Bivens and Gould say they think this is probably true; economists generally agree that companies think about their workers' compensation as one big pool of money. When they spend less on one benefit, the money moves to another form of payment.
But they argue it will probably be a long-run phenomenon. It's not that all of a sudden, workers will get a round of wages. Instead, the wage increase will happen slowly, as workers renegotiate their salaries or shop for new jobs — the type of events that tend to trigger a raise in other situations.
"I think in the long run it will shift to higher wages," Bivens says. "But it will take time, and those new wages will be taxed, which means it won't be a dollar-for-dollar replacement for the worker."
How these economists would pay for Obamacare instead
Repealing the Cadillac tax would leave Obamacare with too little money to cover the cost of its insurance expansion.
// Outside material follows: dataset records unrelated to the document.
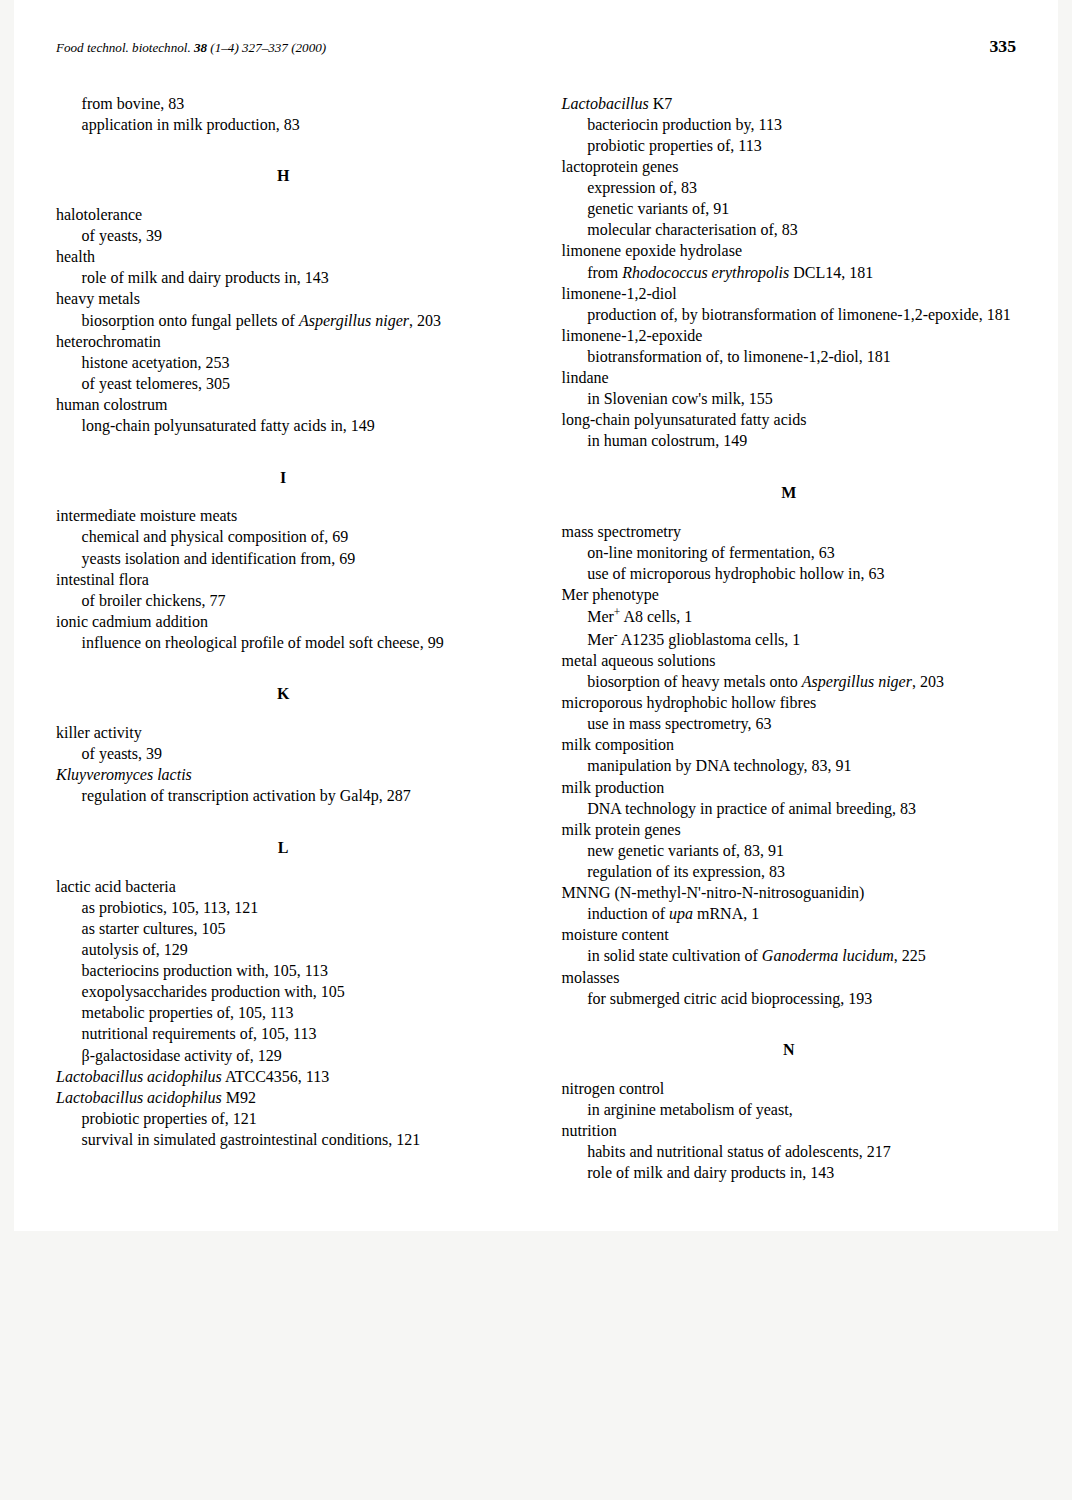Food technol. biotechnol. 38 (1–4) 327–337 (2000) 335
from bovine, 83
application in milk production, 83
H
halotolerance
of yeasts, 39
health
role of milk and dairy products in, 143
heavy metals
biosorption onto fungal pellets of Aspergillus niger, 203
heterochromatin
histone acetyation, 253
of yeast telomeres, 305
human colostrum
long-chain polyunsaturated fatty acids in, 149
I
intermediate moisture meats
chemical and physical composition of, 69
yeasts isolation and identification from, 69
intestinal flora
of broiler chickens, 77
ionic cadmium addition
influence on rheological profile of model soft cheese, 99
K
killer activity
of yeasts, 39
Kluyveromyces lactis
regulation of transcription activation by Gal4p, 287
L
lactic acid bacteria
as probiotics, 105, 113, 121
as starter cultures, 105
autolysis of, 129
bacteriocins production with, 105, 113
exopolysaccharides production with, 105
metabolic properties of, 105, 113
nutritional requirements of, 105, 113
β-galactosidase activity of, 129
Lactobacillus acidophilus ATCC4356, 113
Lactobacillus acidophilus M92
probiotic properties of, 121
survival in simulated gastrointestinal conditions, 121
Lactobacillus K7
bacteriocin production by, 113
probiotic properties of, 113
lactoprotein genes
expression of, 83
genetic variants of, 91
molecular characterisation of, 83
limonene epoxide hydrolase
from Rhodococcus erythropolis DCL14, 181
limonene-1,2-diol
production of, by biotransformation of limonene-1,2-epoxide, 181
limonene-1,2-epoxide
biotransformation of, to limonene-1,2-diol, 181
lindane
in Slovenian cow's milk, 155
long-chain polyunsaturated fatty acids
in human colostrum, 149
M
mass spectrometry
on-line monitoring of fermentation, 63
use of microporous hydrophobic hollow in, 63
Mer phenotype
Mer+ A8 cells, 1
Mer- A1235 glioblastoma cells, 1
metal aqueous solutions
biosorption of heavy metals onto Aspergillus niger, 203
microporous hydrophobic hollow fibres
use in mass spectrometry, 63
milk composition
manipulation by DNA technology, 83, 91
milk production
DNA technology in practice of animal breeding, 83
milk protein genes
new genetic variants of, 83, 91
regulation of its expression, 83
MNNG (N-methyl-N'-nitro-N-nitrosoguanidin)
induction of upa mRNA, 1
moisture content
in solid state cultivation of Ganoderma lucidum, 225
molasses
for submerged citric acid bioprocessing, 193
N
nitrogen control
in arginine metabolism of yeast,
nutrition
habits and nutritional status of adolescents, 217
role of milk and dairy products in, 143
The Congressional Budget Office expects the tax to raise $87 billion over the next decade.
Bivens and Gould favor a different way of raising that revenue that would only affect high-income households in the United States (they use the Obama administration's definition of earning more than $250,000 as high-income). For people who earn more than that, they would like to see a tax placed on the cost of their benefits, which would go up for wealthier individuals. They also favor the White House proposal of a 28 percent limit on all tax breaks for the wealthy, which would go beyond health insurance and raise more than enough revenue to replace money lost with the Cadillac tax.
"The excise tax is much more scattershot," Bivens says. "It could affect low-income people, so the outcome is much less predictable. The way I see it working differently would be to target the people who are already earning more."